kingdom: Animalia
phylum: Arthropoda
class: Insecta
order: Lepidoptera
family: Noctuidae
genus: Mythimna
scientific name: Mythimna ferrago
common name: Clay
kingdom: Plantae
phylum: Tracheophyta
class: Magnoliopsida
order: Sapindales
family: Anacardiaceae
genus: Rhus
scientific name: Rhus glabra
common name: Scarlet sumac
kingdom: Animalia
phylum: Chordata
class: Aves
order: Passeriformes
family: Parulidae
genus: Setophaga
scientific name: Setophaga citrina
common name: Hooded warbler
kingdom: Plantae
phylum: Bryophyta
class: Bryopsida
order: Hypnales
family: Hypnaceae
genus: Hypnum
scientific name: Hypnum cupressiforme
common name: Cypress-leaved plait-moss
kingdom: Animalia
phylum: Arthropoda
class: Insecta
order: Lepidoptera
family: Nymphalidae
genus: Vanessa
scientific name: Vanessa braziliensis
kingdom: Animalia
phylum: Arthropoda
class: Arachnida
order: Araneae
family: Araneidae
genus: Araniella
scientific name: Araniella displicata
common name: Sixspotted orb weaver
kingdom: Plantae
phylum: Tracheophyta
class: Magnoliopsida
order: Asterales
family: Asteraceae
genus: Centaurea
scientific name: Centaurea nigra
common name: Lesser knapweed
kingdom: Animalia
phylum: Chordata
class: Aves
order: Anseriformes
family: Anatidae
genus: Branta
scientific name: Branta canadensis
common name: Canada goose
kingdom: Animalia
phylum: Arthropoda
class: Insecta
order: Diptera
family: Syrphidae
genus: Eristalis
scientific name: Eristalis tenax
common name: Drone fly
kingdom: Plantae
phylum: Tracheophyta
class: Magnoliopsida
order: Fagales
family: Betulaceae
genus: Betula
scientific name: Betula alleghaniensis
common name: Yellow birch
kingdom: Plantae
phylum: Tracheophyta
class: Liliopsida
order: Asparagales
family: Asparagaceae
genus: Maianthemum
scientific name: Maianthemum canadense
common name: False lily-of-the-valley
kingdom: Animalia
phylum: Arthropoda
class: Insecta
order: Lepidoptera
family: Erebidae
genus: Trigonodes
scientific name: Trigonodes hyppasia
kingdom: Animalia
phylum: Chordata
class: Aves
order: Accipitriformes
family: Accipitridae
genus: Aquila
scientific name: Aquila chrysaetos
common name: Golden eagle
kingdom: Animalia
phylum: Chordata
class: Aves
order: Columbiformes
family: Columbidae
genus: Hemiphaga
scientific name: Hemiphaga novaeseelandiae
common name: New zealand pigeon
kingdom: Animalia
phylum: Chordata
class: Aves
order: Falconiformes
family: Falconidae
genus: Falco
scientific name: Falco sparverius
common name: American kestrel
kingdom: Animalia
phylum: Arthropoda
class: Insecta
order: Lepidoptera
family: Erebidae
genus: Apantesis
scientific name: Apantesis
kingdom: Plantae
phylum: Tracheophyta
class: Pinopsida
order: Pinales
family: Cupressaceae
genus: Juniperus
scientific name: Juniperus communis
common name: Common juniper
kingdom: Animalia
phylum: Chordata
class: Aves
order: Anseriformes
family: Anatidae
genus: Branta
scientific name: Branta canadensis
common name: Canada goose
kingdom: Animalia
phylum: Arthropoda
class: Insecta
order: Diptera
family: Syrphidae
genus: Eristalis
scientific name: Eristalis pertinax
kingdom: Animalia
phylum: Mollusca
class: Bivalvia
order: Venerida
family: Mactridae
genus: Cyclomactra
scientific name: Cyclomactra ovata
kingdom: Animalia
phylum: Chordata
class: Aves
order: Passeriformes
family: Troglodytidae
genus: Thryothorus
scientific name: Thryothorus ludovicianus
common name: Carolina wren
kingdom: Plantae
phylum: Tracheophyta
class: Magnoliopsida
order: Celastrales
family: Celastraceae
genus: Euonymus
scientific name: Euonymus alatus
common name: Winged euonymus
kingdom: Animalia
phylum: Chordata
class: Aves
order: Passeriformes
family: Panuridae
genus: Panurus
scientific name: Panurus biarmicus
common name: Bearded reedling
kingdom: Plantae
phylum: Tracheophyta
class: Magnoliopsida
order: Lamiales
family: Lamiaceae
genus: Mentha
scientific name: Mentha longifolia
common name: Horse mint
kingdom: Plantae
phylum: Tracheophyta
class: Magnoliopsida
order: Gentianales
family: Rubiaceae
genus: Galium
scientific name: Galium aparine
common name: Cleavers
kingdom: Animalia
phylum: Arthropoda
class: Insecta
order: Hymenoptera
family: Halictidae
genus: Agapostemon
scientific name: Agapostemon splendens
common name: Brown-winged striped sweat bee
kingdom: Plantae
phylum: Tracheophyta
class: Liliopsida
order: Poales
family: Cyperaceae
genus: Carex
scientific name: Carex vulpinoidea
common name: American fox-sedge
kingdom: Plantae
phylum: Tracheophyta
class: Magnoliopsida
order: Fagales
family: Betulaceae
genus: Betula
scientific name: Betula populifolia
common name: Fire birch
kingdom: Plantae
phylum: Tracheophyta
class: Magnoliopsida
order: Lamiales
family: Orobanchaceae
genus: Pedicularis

● ESERCIZIO ASSEGNATO: Restituisci tali e quali le righe di tutte le voci, senza cambiare nulla.

● RISPOSTA SCRITTA:
kingdom: Animalia
phylum: Arthropoda
class: Insecta
order: Lepidoptera
family: Noctuidae
genus: Mythimna
scientific name: Mythimna ferrago
common name: Clay
kingdom: Plantae
phylum: Tracheophyta
class: Magnoliopsida
order: Sapindales
family: Anacardiaceae
genus: Rhus
scientific name: Rhus glabra
common name: Scarlet sumac
kingdom: Animalia
phylum: Chordata
class: Aves
order: Passeriformes
family: Parulidae
genus: Setophaga
scientific name: Setophaga citrina
common name: Hooded warbler
kingdom: Plantae
phylum: Bryophyta
class: Bryopsida
order: Hypnales
family: Hypnaceae
genus: Hypnum
scientific name: Hypnum cupressiforme
common name: Cypress-leaved plait-moss
kingdom: Animalia
phylum: Arthropoda
class: Insecta
order: Lepidoptera
family: Nymphalidae
genus: Vanessa
scientific name: Vanessa braziliensis
kingdom: Animalia
phylum: Arthropoda
class: Arachnida
order: Araneae
family: Araneidae
genus: Araniella
scientific name: Araniella displicata
common name: Sixspotted orb weaver
kingdom: Plantae
phylum: Tracheophyta
class: Magnoliopsida
order: Asterales
family: Asteraceae
genus: Centaurea
scientific name: Centaurea nigra
common name: Lesser knapweed
kingdom: Animalia
phylum: Chordata
class: Aves
order: Anseriformes
family: Anatidae
genus: Branta
scientific name: Branta canadensis
common name: Canada goose
kingdom: Animalia
phylum: Arthropoda
class: Insecta
order: Diptera
family: Syrphidae
genus: Eristalis
scientific name: Eristalis tenax
common name: Drone fly
kingdom: Plantae
phylum: Tracheophyta
class: Magnoliopsida
order: Fagales
family: Betulaceae
genus: Betula
scientific name: Betula alleghaniensis
common name: Yellow birch
kingdom: Plantae
phylum: Tracheophyta
class: Liliopsida
order: Asparagales
family: Asparagaceae
genus: Maianthemum
scientific name: Maianthemum canadense
common name: False lily-of-the-valley
kingdom: Animalia
phylum: Arthropoda
class: Insecta
order: Lepidoptera
family: Erebidae
genus: Trigonodes
scientific name: Trigonodes hyppasia
kingdom: Animalia
phylum: Chordata
class: Aves
order: Accipitriformes
family: Accipitridae
genus: Aquila
scientific name: Aquila chrysaetos
common name: Golden eagle
kingdom: Animalia
phylum: Chordata
class: Aves
order: Columbiformes
family: Columbidae
genus: Hemiphaga
scientific name: Hemiphaga novaeseelandiae
common name: New zealand pigeon
kingdom: Animalia
phylum: Chordata
class: Aves
order: Falconiformes
family: Falconidae
genus: Falco
scientific name: Falco sparverius
common name: American kestrel
kingdom: Animalia
phylum: Arthropoda
class: Insecta
order: Lepidoptera
family: Erebidae
genus: Apantesis
scientific name: Apantesis
kingdom: Plantae
phylum: Tracheophyta
class: Pinopsida
order: Pinales
family: Cupressaceae
genus: Juniperus
scientific name: Juniperus communis
common name: Common juniper
kingdom: Animalia
phylum: Chordata
class: Aves
order: Anseriformes
family: Anatidae
genus: Branta
scientific name: Branta canadensis
common name: Canada goose
kingdom: Animalia
phylum: Arthropoda
class: Insecta
order: Diptera
family: Syrphidae
genus: Eristalis
scientific name: Eristalis pertinax
kingdom: Animalia
phylum: Mollusca
class: Bivalvia
order: Venerida
family: Mactridae
genus: Cyclomactra
scientific name: Cyclomactra ovata
kingdom: Animalia
phylum: Chordata
class: Aves
order: Passeriformes
family: Troglodytidae
genus: Thryothorus
scientific name: Thryothorus ludovicianus
common name: Carolina wren
kingdom: Plantae
phylum: Tracheophyta
class: Magnoliopsida
order: Celastrales
family: Celastraceae
genus: Euonymus
scientific name: Euonymus alatus
common name: Winged euonymus
kingdom: Animalia
phylum: Chordata
class: Aves
order: Passeriformes
family: Panuridae
genus: Panurus
scientific name: Panurus biarmicus
common name: Bearded reedling
kingdom: Plantae
phylum: Tracheophyta
class: Magnoliopsida
order: Lamiales
family: Lamiaceae
genus: Mentha
scientific name: Mentha longifolia
common name: Horse mint
kingdom: Plantae
phylum: Tracheophyta
class: Magnoliopsida
order: Gentianales
family: Rubiaceae
genus: Galium
scientific name: Galium aparine
common name: Cleavers
kingdom: Animalia
phylum: Arthropoda
class: Insecta
order: Hymenoptera
family: Halictidae
genus: Agapostemon
scientific name: Agapostemon splendens
common name: Brown-winged striped sweat bee
kingdom: Plantae
phylum: Tracheophyta
class: Liliopsida
order: Poales
family: Cyperaceae
genus: Carex
scientific name: Carex vulpinoidea
common name: American fox-sedge
kingdom: Plantae
phylum: Tracheophyta
class: Magnoliopsida
order: Fagales
family: Betulaceae
genus: Betula
scientific name: Betula populifolia
common name: Fire birch
kingdom: Plantae
phylum: Tracheophyta
class: Magnoliopsida
order: Lamiales
family: Orobanchaceae
genus: Pedicularis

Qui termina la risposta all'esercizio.